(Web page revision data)
• • • • • • •

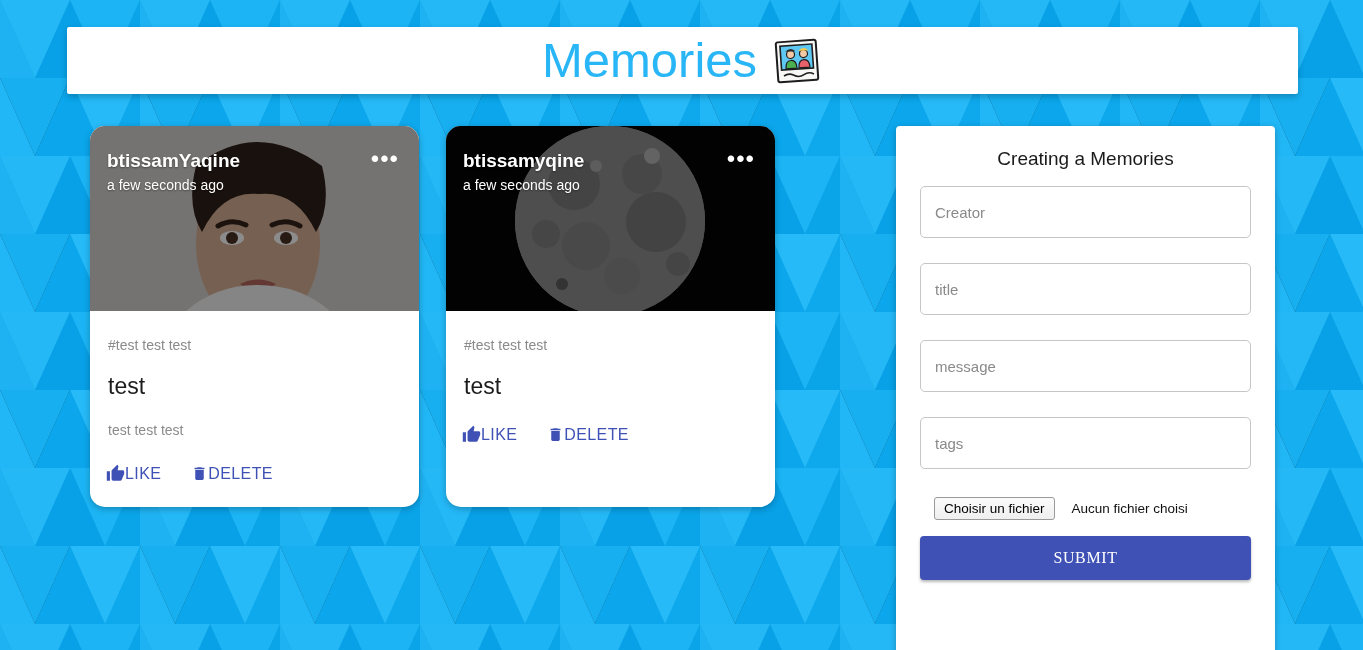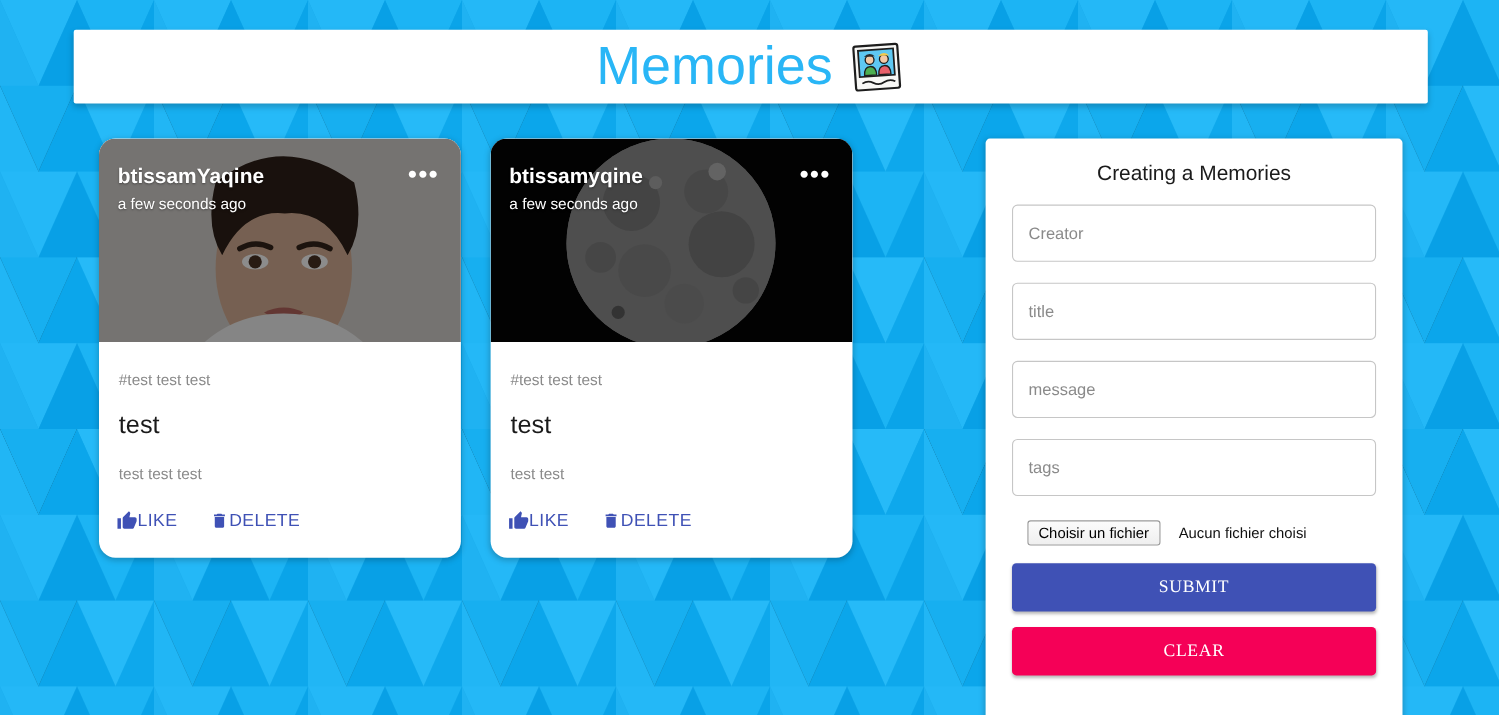--- a/index.html
+++ b/index.html
@@ -188,21 +188,21 @@
   .form-field {
     width: 100%;
     height: 52px;
     border: 1px solid #c6c6c6;
     border-radius: 5px;
     background: #ffffff;
     font-family: "Liberation Sans", sans-serif;
     font-size: 15px;
     color: #222;
     padding: 0 14px;
-    margin-bottom: 19px;
+    margin-bottom: 25px;
     outline: none;
   }
   .form-field::placeholder { color: #8a8a8a; }
   .file-row {
     display: flex;
     align-items: center;
     gap: 17px;
     font-size: 13.5px;
     color: #111;
     margin: 3px 0 16px 14px;
@@ -348,21 +348,20 @@
         </svg>
         <div class="media-overlay"></div>
         <div class="card-overlay-text">
           <div class="card-creator">btissamyqine</div>
           <div class="card-time">a few seconds ago</div>
         </div>
         <button class="card-menu">•••</button>
       </div>
       <div class="card-tags">#test test test</div>
       <div class="card-title">test</div>
-      <div class="card-message">test test</div>
       <div class="card-actions">
         <button class="action-btn">
           <span>
             <svg width="19" height="19" viewBox="0 0 24 24" fill="#3f51b5" xmlns="http://www.w3.org/2000/svg">
               <path d="M1 21h4V9H1v12zm22-11c0-1.1-.9-2-2-2h-6.31l.95-4.57.03-.32c0-.41-.17-.79-.44-1.06L14.17 1 7.59 7.59C7.22 7.95 7 8.45 7 9v10c0 1.1.9 2 2 2h9c.83 0 1.54-.5 1.84-1.22l3.02-7.05c.09-.23.14-.47.14-.73v-2z"></path>
             </svg>
           </span>
           <span>LIKE</span>
         </button>
         <button class="action-btn">
@@ -385,16 +384,15 @@
     <input class="form-field" type="text" placeholder="title" style="">
     <input class="form-field" type="text" placeholder="message" style="">
     <input class="form-field" type="text" placeholder="tags" style="">
 
     <div class="file-row">
       <button class="file-btn">Choisir un fichier</button>
       <span class="file-status">Aucun fichier choisi</span>
     </div>
 
     <button class="btn-block btn-submit">SUBMIT</button>
-    <button class="btn-block btn-clear">CLEAR</button>
   </div>
 
 </div>
 
 </body></html>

• • • • • • •

**What is expected**. Apart from the images, the entries above must be returned without alteration.

**Written solution**.
--- a/index.html
+++ b/index.html
@@ -188,21 +188,21 @@
   .form-field {
     width: 100%;
     height: 52px;
     border: 1px solid #c6c6c6;
     border-radius: 5px;
     background: #ffffff;
     font-family: "Liberation Sans", sans-serif;
     font-size: 15px;
     color: #222;
     padding: 0 14px;
-    margin-bottom: 19px;
+    margin-bottom: 25px;
     outline: none;
   }
   .form-field::placeholder { color: #8a8a8a; }
   .file-row {
     display: flex;
     align-items: center;
     gap: 17px;
     font-size: 13.5px;
     color: #111;
     margin: 3px 0 16px 14px;
@@ -348,21 +348,20 @@
         </svg>
         <div class="media-overlay"></div>
         <div class="card-overlay-text">
           <div class="card-creator">btissamyqine</div>
           <div class="card-time">a few seconds ago</div>
         </div>
         <button class="card-menu">•••</button>
       </div>
       <div class="card-tags">#test test test</div>
       <div class="card-title">test</div>
-      <div class="card-message">test test</div>
       <div class="card-actions">
         <button class="action-btn">
           <span>
             <svg width="19" height="19" viewBox="0 0 24 24" fill="#3f51b5" xmlns="http://www.w3.org/2000/svg">
               <path d="M1 21h4V9H1v12zm22-11c0-1.1-.9-2-2-2h-6.31l.95-4.57.03-.32c0-.41-.17-.79-.44-1.06L14.17 1 7.59 7.59C7.22 7.95 7 8.45 7 9v10c0 1.1.9 2 2 2h9c.83 0 1.54-.5 1.84-1.22l3.02-7.05c.09-.23.14-.47.14-.73v-2z"></path>
             </svg>
           </span>
           <span>LIKE</span>
         </button>
         <button class="action-btn">
@@ -385,16 +384,15 @@
     <input class="form-field" type="text" placeholder="title" style="">
     <input class="form-field" type="text" placeholder="message" style="">
     <input class="form-field" type="text" placeholder="tags" style="">
 
     <div class="file-row">
       <button class="file-btn">Choisir un fichier</button>
       <span class="file-status">Aucun fichier choisi</span>
     </div>
 
     <button class="btn-block btn-submit">SUBMIT</button>
-    <button class="btn-block btn-clear">CLEAR</button>
   </div>
 
 </div>
 
 </body></html>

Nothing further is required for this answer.